Input data:
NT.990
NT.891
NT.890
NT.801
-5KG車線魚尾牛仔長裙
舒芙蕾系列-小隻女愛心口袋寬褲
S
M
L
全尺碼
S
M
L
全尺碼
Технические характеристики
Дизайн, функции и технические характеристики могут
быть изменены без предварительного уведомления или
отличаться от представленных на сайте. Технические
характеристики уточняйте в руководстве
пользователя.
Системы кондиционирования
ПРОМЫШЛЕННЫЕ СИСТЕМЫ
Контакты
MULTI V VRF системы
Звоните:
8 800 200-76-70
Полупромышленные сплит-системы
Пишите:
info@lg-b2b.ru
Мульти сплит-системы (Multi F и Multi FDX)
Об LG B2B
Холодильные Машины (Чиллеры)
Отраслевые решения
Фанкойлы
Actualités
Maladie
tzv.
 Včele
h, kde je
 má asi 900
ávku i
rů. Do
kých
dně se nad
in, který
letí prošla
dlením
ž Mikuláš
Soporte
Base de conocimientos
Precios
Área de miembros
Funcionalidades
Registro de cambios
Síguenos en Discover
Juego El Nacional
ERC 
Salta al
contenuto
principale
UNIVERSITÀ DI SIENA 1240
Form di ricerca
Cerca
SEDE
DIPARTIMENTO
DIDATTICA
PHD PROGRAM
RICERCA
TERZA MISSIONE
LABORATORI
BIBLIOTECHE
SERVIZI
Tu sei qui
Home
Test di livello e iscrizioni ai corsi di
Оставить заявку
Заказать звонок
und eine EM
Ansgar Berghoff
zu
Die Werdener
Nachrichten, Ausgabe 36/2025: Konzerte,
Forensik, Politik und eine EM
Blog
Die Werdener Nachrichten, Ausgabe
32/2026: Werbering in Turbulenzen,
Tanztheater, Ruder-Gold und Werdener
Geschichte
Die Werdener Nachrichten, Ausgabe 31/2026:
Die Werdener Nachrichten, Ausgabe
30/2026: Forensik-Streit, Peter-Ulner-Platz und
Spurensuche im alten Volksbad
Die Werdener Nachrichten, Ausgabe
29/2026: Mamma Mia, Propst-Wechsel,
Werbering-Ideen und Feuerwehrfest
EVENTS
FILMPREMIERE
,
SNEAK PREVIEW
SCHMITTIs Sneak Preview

What you need to do:
Word for word, write out each entry shown above.

Response to this task:
NT.990
NT.891
NT.890
NT.801
-5KG車線魚尾牛仔長裙
舒芙蕾系列-小隻女愛心口袋寬褲
S
M
L
全尺碼
S
M
L
全尺碼
Технические характеристики
Дизайн, функции и технические характеристики могут
быть изменены без предварительного уведомления или
отличаться от представленных на сайте. Технические
характеристики уточняйте в руководстве
пользователя.
Системы кондиционирования
ПРОМЫШЛЕННЫЕ СИСТЕМЫ
Контакты
MULTI V VRF системы
Звоните:
8 800 200-76-70
Полупромышленные сплит-системы
Пишите:
info@lg-b2b.ru
Мульти сплит-системы (Multi F и Multi FDX)
Об LG B2B
Холодильные Машины (Чиллеры)
Отраслевые решения
Фанкойлы
Actualités
Maladie
tzv.
 Včele
h, kde je
 má asi 900
ávku i
rů. Do
kých
dně se nad
in, který
letí prošla
dlením
ž Mikuláš
Soporte
Base de conocimientos
Precios
Área de miembros
Funcionalidades
Registro de cambios
Síguenos en Discover
Juego El Nacional
ERC 
Salta al
contenuto
principale
UNIVERSITÀ DI SIENA 1240
Form di ricerca
Cerca
SEDE
DIPARTIMENTO
DIDATTICA
PHD PROGRAM
RICERCA
TERZA MISSIONE
LABORATORI
BIBLIOTECHE
SERVIZI
Tu sei qui
Home
Test di livello e iscrizioni ai corsi di
Оставить заявку
Заказать звонок
und eine EM
Ansgar Berghoff
zu
Die Werdener
Nachrichten, Ausgabe 36/2025: Konzerte,
Forensik, Politik und eine EM
Blog
Die Werdener Nachrichten, Ausgabe
32/2026: Werbering in Turbulenzen,
Tanztheater, Ruder-Gold und Werdener
Geschichte
Die Werdener Nachrichten, Ausgabe 31/2026:
Die Werdener Nachrichten, Ausgabe
30/2026: Forensik-Streit, Peter-Ulner-Platz und
Spurensuche im alten Volksbad
Die Werdener Nachrichten, Ausgabe
29/2026: Mamma Mia, Propst-Wechsel,
Werbering-Ideen und Feuerwehrfest
EVENTS
FILMPREMIERE
,
SNEAK PREVIEW
SCHMITTIs Sneak Preview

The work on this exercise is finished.